Suppressing emotions may be a socially-approved way to show you are not a ‘cry baby,’ but it may cause these 7 negative things to happen that can affect your mental and physical health.
Human beings share the capacity for emotion, which enhances our ability to relate to one another on a deep level. Expressing emotions in a socially healthy way helps you to connect to others, establish relationships, work cooperatively, and be a courteous, productive, and positive member of your social network.
Let’s look at 7 negative things that happen to you when you suppress emotions, as well as some ways to express them in positive ways.
7 Signs of Suppressed Emotions
1. Losing interest in activities that were once fun
Suppressing the emotions of sadness, anger or fear is unfortunately a symptom of depression. People who feel pressure to hide how they feel are like an appliance that has had its cord cut. They have no connection to the outlet, so they can’t receive energy and use it to accomplish a task.
In a research study of men compared to women, scientists looked at suppressed emotions with regard to depression, ‘Men reported suppressing emotions more than women and women reported more depressive symptoms. However, suppression was only related to depression in men and not women.’
Does emotional expression prevent depression? Researchers are unsure of all of the factors related to depression, but this could be one of them. Women express their emotions and have the freedom to discuss feelings whereas men feel societal pressure to hide emotional displays.
2. Trouble sleeping
Sleep disturbances like insomnia, tossing and turning, and restless dreams can be a sign of suppressed emotions. Your brain is trying to work out the details of the psychological problem that you are dealing with, but you are forcing it to do so without your help.
While you sleep, memories are being processed and stored. But when you aren’t coping with your emotions, your brain works on handling the emotion without you at night. It’s as if your brain says ‘Ok we are sad about this memory, but we’ve decided not to show sadness, so where can I stuff it where it won’t be seen?’
3. Conflict in your relationship
When your significant other can’t tell if you’re happy, sad, angry, or afraid, it can keep them on edge. They may respond with anger at your lack of emotion.
A healthy relationship requires the expression of the emotions of love, care, concern. In our article 7 Things You Deserve In A Relationship you may recall that unconditional love is something you should be able to expect in a relationship.
A study in the journal Personality and Social Psychology Bulletin found that ‘Suppressing emotions was associated with emotional costs for the partner discussing his or her sacrifice.’ This means that not being able to talk about emotions that came up when one partner made a sacrifice in the relationship resulted in poor emotional health for the one who made the adjustment.

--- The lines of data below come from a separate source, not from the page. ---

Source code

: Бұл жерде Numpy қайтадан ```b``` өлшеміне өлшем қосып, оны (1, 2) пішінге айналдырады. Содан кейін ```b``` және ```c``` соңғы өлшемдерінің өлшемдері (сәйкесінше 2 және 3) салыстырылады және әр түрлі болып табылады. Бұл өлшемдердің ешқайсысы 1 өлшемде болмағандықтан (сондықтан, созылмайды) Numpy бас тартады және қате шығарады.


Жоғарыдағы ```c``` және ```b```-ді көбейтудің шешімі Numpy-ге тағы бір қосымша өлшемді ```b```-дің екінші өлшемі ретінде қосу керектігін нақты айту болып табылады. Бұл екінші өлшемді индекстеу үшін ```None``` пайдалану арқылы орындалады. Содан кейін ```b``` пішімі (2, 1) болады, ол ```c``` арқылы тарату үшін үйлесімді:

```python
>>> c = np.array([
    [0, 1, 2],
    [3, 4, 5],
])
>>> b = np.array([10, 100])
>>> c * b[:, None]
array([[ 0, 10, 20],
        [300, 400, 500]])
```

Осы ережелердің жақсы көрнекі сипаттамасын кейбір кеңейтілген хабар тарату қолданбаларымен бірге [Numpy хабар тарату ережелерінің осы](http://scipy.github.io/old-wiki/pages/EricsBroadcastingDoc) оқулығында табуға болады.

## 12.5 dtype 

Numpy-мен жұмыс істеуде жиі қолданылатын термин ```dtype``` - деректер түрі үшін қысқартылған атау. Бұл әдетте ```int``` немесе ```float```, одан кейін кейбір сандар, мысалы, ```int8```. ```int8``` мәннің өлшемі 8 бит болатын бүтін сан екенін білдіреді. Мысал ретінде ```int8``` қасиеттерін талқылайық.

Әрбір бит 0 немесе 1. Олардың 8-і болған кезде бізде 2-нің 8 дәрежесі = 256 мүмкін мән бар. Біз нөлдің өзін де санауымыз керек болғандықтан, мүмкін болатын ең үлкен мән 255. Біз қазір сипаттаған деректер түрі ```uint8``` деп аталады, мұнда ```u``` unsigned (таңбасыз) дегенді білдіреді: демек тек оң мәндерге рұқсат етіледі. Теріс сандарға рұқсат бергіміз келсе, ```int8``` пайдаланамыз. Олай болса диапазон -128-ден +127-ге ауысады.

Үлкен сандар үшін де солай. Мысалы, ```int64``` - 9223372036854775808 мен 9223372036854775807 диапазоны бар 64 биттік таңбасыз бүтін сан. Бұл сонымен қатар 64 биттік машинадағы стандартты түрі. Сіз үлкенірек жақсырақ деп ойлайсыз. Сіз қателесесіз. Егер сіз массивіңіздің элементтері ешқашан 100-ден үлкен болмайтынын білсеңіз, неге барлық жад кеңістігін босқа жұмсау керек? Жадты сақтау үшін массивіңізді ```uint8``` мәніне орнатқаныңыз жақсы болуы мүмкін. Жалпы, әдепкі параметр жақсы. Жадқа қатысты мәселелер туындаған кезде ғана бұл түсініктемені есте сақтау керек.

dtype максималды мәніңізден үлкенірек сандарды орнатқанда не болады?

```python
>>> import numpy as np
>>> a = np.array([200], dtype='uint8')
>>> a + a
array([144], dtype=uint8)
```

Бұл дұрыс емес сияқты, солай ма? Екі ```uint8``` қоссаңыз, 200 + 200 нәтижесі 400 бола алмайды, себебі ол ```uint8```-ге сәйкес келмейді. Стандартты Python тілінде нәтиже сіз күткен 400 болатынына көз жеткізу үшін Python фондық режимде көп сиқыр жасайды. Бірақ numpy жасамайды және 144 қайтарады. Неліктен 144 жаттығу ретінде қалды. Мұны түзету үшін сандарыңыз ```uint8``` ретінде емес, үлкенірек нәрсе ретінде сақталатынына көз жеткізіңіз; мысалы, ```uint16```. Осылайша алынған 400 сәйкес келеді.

The researchers also found that increases in emotional suppression connected with decreases in emotional well-being and relationship quality as reported by both partners. The emotional suppression was also associated with thoughts about breaking up with a romantic partner.
4. Lack of commitment in the workplace
Hopefully, your manager allows you to express your emotions about changes that impact you at work, otherwise, you may experience significant workplace unhappiness. When workers suppress emotions at work, they feel less committed to the work, have elevated stress levels, higher heart rates, higher levels of anxiety, and experience overall less psychological well-being than workers who have opportunities to vent frustrations.
5. You feel tired a lot
Suppressing emotions takes up mental energy, so you may find yourself tired more often than usual. Another common sign of suppressed emotions is mental fatigue, brain fog, or distracted thinking.
If you’re having frequent ‘brain farts,’ then check yourself for suppressed emotions. Ask yourself if you may have any repressed anger, fear or sadness that you haven’t been dealing with.
Try writing down your feelings, talking to a trusted friend about it, or seeking a licensed counselor to work through it. You can find counselors online, through text crisis lines and in person. There are even counseling apps that you can use to track your emotions.
6. You feel even more powerful emotions
Bottling up emotions can lead you to feel even stronger emotions. For example, if you are repressing sadness and another sad event happens, your response is likely to be stronger than it would have been without the additional hidden emotion.
7. Fewer close friendships
Suppressing emotions by changing facial expressions and body language is a type of deception. Perceptive people and empaths can pick up on something being wrong when others are hiding emotional responses. This can keep people from connecting with you on a personal level.
When we become aware of deception in others, like hidden emotions, we become fearful of other things that the person could be hiding from us. People who suppress emotions are unlikely.